Wynn’s new press aide works through the pain

Eriade Hunter doesn’t think she’s unique, but the scars on her body tell a different story.

Her right knee blew out while she was trying out for a semi-professional basketball team, inspiring an impressive scar. Her left Achilles tendon couldn’t survive another game of basketball and popped during a practice. She wears the evidence of it on her skin. And a vertical scar bisecting her left forearm will forever remind her of an unnerving car accident almost two years ago.

But, through all her injuries, the new press secretary for Rep. Albert Wynn (D-Md.) has worked through the pain.

During her first year of law school at American University, she was in a car crash. “I was there [in classes] on my OxyContin,” she said. “I really didn’t want to miss anything.” The same goes for her knee. “I went to Miami for the Super Bowl with my knee brace,” she said. “I just matched my outfits to it.”

For Hunter, the scars are just reminders of where she’s been. “It’s not like I died,” she said. “I just had an injury.”

She approaches life with the same matter-of-fact attitude and positive disposition. That might have helped her turn her summer internship into a full-time job with Wynn.

Hunter, a native Californian who stands 5 feet 11 inches tall, said that, in some ways, she’s just typical — if being a congressional press secretary, former hoops star, accountant and law student is ordinary. She also worked for the judge presiding over the I. Lewis “Scooter” Libby trial.

“I’ve been a lot of things, but this is new to me,” Hunter said.

She first came to D.C. when she was 17 to try out for the basketball team at Howard University. She not only made the team as a walk-on but received a scholarship. Still, she thought about walking away from it.

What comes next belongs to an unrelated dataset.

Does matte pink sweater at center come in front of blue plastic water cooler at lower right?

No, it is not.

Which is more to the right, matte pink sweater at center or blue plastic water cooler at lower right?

“I was just going to leave because I was so traumatized by the East Coast,” Hunter said. She’s only partially joking. After all, D.C. is a long way from sublime San Diego. “It was just so cold,” she said. “Here I had to experience seasons and snow.”

She also missed her five sisters, the youngest of whom was 11 when she left. “I’m in a parental role with my sisters because my dad wasn’t around much, so I felt bad,” she said.

Her father is Jamaican and her mother is white, a fact that shaped her early life and her character. After they married, Hunter’s mom became estranged from her family because of her husband’s race. Hunter confessed that the experience left a different kind of scar altogether. “I was basically rejected by the white side,” she said. “It was hard.”

Racial issues are complicated, Hunter said, with a pained look on her face that suggested she understands more than most:
“When I was little I didn’t know what box to check. Was I white or was I black?”

From then on, on her dad’s advice, she checked the “black” box — a fact that Hunter said helped her get a scholarship from Howard and graduate with a degree in administration of justice.

Out of college, the next step was to try out for professional basketball teams, both in the States and in Europe. She was devastated when she didn’t get any of them. With time, her perspective changed.

“I just wanted to go to Europe. It didn’t work out, but I’ve traveled to many areas of the world since then,” she said.

The spirit of the woman who had grown up being the MVP and running track in the Junior Olympics was intact, but it needed to be reinvented.

“It was a wake-up call. Like, ‘Hello, you can’t do this anymore. You just simply cannot do everything,’” Hunter said.
The new aide pushes herself by trying new things. “Just because it’s not on your list of things to do in life, you just have to go with it,” she said.

Hunter stays in shape with yoga and, despite the injuries, she can’t seem to stay away from a few games of pickup basketball.

Two nights a week she heads off to her law class. By day, she reads manuals on how to deal with the press. True to form, she is decidedly positive about her new position: “I think this is meant to be.”